We have now managed over 2500 persons in EEG training in our own office, and our techniques are now in use with well over 5,000 other professionals who are getting similar results around the United States. The technique is in use in more than thirty countries around the world.

Summary and an Intimation of the Future

The results described above portend many new developments in terms of taking advantage of the ability of the brain to recover function. We are surely just at the beginning of discovering how this new tool of EEG training can be best applied in a particular individual. The boundary of our knowledge horizon is increasing rapidly, like ripples on a pond, raising more questions than we have so far answered. The results bespeak a general property of the human brain, which is the capacity for learning. This refers not only to content but also to learning skills, including self-management skills!

All parts of the brain are intrinsically responsive to information. That is the essential function of a nervous system. It is similarly obvious that the brain routinely responds to information about itself. The new findings indicate that it can also respond to information about itself that is provided externally, by biofeedback. The implications of this appear quite boundless at this point. We see the impact of this training particularly strongly in the most severe conditions with which brains are afflicted: epilepsy, traumatic brain injury, cerebral palsy, and the dementia of the aged. We see it impacting also on the largest issues confronting the field of mental health: depression and anxiety disorders.

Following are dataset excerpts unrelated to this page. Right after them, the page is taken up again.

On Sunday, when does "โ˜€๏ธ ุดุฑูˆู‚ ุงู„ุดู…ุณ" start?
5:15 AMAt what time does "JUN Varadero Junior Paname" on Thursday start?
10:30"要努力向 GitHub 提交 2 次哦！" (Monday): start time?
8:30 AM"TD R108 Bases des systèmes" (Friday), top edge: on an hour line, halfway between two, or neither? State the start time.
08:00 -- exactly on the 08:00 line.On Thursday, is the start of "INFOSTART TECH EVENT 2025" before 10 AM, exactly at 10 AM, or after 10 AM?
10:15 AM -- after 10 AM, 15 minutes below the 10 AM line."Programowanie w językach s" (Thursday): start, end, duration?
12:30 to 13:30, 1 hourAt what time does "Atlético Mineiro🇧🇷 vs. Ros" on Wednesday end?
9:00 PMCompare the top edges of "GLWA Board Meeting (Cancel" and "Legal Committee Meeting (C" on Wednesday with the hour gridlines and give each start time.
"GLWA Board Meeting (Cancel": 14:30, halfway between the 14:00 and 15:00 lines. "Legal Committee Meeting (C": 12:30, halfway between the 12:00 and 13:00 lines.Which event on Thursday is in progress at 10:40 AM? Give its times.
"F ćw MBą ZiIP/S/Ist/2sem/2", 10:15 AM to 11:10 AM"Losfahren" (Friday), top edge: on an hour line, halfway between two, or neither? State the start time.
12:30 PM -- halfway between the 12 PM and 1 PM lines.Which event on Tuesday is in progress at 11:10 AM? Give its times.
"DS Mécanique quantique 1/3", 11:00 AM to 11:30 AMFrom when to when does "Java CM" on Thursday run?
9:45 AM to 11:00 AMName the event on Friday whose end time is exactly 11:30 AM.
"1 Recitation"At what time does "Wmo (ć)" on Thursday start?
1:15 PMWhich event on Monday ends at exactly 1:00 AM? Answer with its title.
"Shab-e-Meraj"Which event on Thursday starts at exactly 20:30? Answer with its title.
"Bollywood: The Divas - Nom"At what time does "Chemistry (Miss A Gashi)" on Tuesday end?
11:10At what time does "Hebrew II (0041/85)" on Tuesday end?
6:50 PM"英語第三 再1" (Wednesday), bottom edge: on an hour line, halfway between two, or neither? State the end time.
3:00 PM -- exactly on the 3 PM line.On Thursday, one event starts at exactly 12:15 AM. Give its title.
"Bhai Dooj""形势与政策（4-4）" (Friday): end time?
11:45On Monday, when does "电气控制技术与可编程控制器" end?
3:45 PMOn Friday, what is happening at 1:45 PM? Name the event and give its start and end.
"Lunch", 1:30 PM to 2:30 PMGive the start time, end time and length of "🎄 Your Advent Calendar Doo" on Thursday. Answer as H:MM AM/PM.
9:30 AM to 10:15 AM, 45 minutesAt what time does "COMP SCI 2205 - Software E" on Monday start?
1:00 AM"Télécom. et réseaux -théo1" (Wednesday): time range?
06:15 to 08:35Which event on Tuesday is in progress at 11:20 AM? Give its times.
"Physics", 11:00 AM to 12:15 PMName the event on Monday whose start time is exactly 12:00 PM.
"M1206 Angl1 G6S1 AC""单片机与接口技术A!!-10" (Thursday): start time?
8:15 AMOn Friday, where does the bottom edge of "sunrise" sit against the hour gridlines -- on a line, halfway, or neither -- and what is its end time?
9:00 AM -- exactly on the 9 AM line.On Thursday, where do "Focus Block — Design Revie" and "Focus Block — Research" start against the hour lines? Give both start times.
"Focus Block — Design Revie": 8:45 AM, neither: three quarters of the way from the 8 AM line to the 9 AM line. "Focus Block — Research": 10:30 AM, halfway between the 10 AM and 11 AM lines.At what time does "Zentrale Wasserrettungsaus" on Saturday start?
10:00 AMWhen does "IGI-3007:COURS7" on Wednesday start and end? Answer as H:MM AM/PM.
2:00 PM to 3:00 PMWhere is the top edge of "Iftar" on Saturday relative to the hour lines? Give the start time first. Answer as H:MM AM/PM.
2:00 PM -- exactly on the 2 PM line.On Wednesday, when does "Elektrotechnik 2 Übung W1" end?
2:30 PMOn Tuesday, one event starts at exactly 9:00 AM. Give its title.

We see it helping with some of our society's most vexing problems: irrational violence, criminal behavior, addictive behavior, and the devastation of psychological and physical trauma. We see it helping with so many of the learning problems that lead to unproductive lives. The efficacy of the training for some of the most disturbing behaviors we see in our fellow man (irrational aggressive behavior; sociopathy) implies that these behaviors are brain-based. They do not come from a deficient force of "will". In fact, the more extreme the behavior, the more likely it is that we are dealing with a neurological impairment. Fortunately, these impairments don't appear to be hard-wired.

In the last year we have seen a surge of interest by mental health professionals in this technique. We will soon see it available in many different settings. The impact of our emerging ability to train the brain is incalculable for our society. Clearly, this will have to be part of any national health plan that meaningfully addresses the problems people actually have. EEG biofeedback could lead to significant reduction in health care costs, as we address the underlying problems rather than the physical symptoms they give rise to. The frontier of health is, in large part, the frontier of the brain.